Nereye Dergisi
Arkeoloji, Tarih, Gezi, Seyahat ve Yaşam Kültürü Dergisi

Hristiyanlığın Doğuşu ve Yayılım Süreci

Hristiyanlık, eski dünyaya yeni bir mesaj getiriyordu. Özellikle ezilen, horlanan yoksul ve mazlum kitlelerin dikkatlerini ruhi faziletlere yöneltiyor, bu zor yaşantılarının çektikleri çilelerle yıpranan hayatlarının hedefini de ölümden sonraki bolluk ve mutlu dünyaya çeviriyordu.

0 77.981

Hristiyanlığın Doğuşu

Roma İmparatorluğu üç kıta üzerinde yayılmış, çok dinli, çok ırklı ve çok kültürlü bir mozaikti. Bünyesinde barındırdığı bütün dinlere karşı, o dönemde nadir rastlanabilecek bir hoşgörüyle bakıyordu. Ortam böyleyken milattan sonra I. Yüzyılın ikinci yarısının başında, yeni bir din ışıldamaya başladı. Başlarda Yahudiliğin bir mezhebi gibi algılanan bu din, tüm imparatorluk merkezlerinde inanılmayacak derecede hızlı bir şekilde destek buldu.

Miladi 30’lu yıllarda Filistin’de İsa – Mesih isminde bir peygamberin çıktığına şahit oluyoruz. Hristiyanlığın kurucusu olarak kabul edilen Hz. İsa hakkındaki bilgiler, tamamen İncillere ve Yeni Ahit’teki Mektuplara dayanmaktadır.

hristiyan

Bildiğiniz üzere Hristiyanlık İsa merkezli bir dindir. Hristiyan inancının temeli, İncil’in varlığı ya da doğruluğu üzerine değil, İsa’nın yaşamı, ölümü ve ölümden dirilişi üzerine kurulmuştur. İsa’nın hayatı üzerine en önemli kaynağımız yine Kanonik İnciller olmuştur ve İsa’nın dünyaya gelişi İncil’de şöyle anlatılmıştır.

Tanrı, Melek Cebrail’i Celile’de bulunan Nasıra adlı kente, Davut’un soyundan Yusuf’un nişanlısı Meryem’e gönderdi. Onun yanına giren Cebrail “Selam, ey Tanrı’nın lütfuna erişen kız! Rab seninledir” dedi. Söylenenlere çok şaşıran Meryem’e melek şöyle seslendi, “Korkma Meryem”, “sen tanrının lütfuna eriştin. Gebe kalıp bir oğul doğuracak, adını İsa koyacaksın. O büyük biri olacak kendisine “Yüceler Yücesi’nin Oğlu” denecek. Rab Tanrı ona, atası Davut’un tahtını verecek. Meryem meleğe bir erkeğe varmadığı için bunun nasıl olacağını sorar. Melek Cebrail ise bu doğumun Kutsal Ruh vasıtasıyla olacağını söyler”

· · · · · · ·

— Alıştırma görevi A —
Kayıtlarda "family: Calcariidae" ifadesini içeren satırdan başlayıp "common name: Great plains yucca" ifadesini içeren satıra kadar uzanan satırları, iki uç satır da dahil olmak üzere, hiç değiştirmeden çıkarın.
Kayıtların okuma parçasıyla herhangi bir bağlantısı yoktur.

— Görev için kayıtlar —

· · · · · · ·

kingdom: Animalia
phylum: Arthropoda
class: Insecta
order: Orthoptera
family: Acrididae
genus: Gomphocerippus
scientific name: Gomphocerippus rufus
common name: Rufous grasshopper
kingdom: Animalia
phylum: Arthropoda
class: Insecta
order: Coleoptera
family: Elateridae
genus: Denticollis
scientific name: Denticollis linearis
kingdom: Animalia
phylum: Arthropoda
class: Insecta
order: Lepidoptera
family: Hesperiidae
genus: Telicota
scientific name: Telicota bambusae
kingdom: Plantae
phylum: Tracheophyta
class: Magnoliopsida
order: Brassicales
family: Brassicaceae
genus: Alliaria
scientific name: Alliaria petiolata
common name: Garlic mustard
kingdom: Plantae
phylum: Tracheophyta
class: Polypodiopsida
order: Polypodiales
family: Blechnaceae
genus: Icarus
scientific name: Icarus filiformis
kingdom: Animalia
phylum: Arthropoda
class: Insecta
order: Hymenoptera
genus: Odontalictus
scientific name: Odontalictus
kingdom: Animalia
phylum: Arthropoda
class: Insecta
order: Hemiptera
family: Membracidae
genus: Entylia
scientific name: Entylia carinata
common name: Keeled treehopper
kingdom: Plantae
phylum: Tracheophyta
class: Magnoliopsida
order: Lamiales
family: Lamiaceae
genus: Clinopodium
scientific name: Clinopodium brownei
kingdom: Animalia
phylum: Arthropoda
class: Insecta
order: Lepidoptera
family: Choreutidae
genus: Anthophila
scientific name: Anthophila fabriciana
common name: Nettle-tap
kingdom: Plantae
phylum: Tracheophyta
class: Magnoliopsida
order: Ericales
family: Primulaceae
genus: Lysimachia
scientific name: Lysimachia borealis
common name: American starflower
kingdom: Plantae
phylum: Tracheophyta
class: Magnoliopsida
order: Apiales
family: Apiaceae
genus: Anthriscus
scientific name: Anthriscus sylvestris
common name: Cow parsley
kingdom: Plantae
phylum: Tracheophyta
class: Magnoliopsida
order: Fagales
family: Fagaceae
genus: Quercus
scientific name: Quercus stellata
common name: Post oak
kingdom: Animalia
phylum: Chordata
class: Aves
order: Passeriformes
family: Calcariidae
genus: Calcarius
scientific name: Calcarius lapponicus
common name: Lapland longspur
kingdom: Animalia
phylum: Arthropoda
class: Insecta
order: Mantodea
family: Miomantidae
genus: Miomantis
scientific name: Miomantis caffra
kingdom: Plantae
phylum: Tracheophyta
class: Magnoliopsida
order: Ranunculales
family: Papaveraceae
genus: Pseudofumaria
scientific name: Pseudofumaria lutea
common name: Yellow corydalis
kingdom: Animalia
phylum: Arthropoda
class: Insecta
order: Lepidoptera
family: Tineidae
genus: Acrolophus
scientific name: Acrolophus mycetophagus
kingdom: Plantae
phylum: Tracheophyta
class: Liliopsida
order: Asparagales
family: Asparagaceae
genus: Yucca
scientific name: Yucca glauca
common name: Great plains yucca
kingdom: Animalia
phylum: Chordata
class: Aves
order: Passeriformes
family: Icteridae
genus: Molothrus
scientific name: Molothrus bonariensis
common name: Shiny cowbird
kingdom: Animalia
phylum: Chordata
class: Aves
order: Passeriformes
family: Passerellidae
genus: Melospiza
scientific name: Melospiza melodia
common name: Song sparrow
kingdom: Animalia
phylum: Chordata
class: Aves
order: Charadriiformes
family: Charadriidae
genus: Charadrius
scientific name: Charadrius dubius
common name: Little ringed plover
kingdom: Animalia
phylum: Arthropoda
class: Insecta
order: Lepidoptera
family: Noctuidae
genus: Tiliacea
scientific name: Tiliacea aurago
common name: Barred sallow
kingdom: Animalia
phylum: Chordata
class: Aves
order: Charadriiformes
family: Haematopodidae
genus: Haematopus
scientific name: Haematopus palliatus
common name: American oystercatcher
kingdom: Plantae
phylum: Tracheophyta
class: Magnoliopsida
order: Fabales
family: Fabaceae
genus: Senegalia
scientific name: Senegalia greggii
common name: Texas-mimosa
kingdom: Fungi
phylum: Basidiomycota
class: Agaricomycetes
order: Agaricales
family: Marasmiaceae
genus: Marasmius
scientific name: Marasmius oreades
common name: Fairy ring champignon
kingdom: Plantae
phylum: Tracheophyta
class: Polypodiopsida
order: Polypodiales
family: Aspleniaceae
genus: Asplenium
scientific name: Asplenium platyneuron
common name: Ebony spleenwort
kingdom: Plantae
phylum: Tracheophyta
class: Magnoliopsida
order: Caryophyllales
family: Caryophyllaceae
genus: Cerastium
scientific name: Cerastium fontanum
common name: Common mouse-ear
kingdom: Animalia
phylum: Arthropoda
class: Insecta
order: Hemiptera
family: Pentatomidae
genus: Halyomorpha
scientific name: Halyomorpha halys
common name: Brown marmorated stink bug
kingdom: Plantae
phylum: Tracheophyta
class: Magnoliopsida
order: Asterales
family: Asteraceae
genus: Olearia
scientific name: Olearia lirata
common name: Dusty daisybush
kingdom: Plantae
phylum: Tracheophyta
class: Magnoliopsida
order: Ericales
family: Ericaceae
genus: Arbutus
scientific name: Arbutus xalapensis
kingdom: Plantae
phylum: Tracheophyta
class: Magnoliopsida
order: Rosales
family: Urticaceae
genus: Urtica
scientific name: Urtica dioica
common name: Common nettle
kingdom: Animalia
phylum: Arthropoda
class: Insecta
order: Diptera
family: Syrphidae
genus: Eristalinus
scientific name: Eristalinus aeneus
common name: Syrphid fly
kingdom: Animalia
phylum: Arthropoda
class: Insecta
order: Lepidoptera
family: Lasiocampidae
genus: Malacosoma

· · · · · · ·

— Alıştırma görevi B —
Hristiyanlığın doğuşunu anlatan okuma parçasını kaldığı yerden devam ettirerek yazın.

— Yanıt A —
family: Calcariidae
genus: Calcarius
scientific name: Calcarius lapponicus
common name: Lapland longspur
kingdom: Animalia
phylum: Arthropoda
class: Insecta
order: Mantodea
family: Miomantidae
genus: Miomantis
scientific name: Miomantis caffra
kingdom: Plantae
phylum: Tracheophyta
class: Magnoliopsida
order: Ranunculales
family: Papaveraceae
genus: Pseudofumaria
scientific name: Pseudofumaria lutea
common name: Yellow corydalis
kingdom: Animalia
phylum: Arthropoda
class: Insecta
order: Lepidoptera
family: Tineidae
genus: Acrolophus
scientific name: Acrolophus mycetophagus
kingdom: Plantae
phylum: Tracheophyta
class: Liliopsida
order: Asparagales
family: Asparagaceae
genus: Yucca
scientific name: Yucca glauca
common name: Great plains yucca

— Yanıt B —
hristiyanligin-dogusu

İsa Celile eyaletinin Nasıra kasabasında doğmuştur. İncillerde İsa’nın çocukluk yıllarına ait belgeler olmadığı gibi 12 yaşında iken yaptığı Kudüs ziyaretinden sonra gençlik yılları ile ilgili bilgi de verilmemiştir. Ta ki Vaftizci Yahya ile karşılaşmasına kadar.

Yine en güvenilir kaynağımız bu konuda İncil’dir. İsa, vaftiz olmak için Ürdün’e gider. Hristiyanlara göre Vaftizci Yahya İsa’yı vaftiz ettiğinde Kutsal Ruh güvercin şeklinde gelip onun başına konmuş ve gökten İsa’nın Tanrının Oğlu olduğunu ve Tanrının O’ndan hoşnut olduğunu ifade eden bir ses işitilmiştir.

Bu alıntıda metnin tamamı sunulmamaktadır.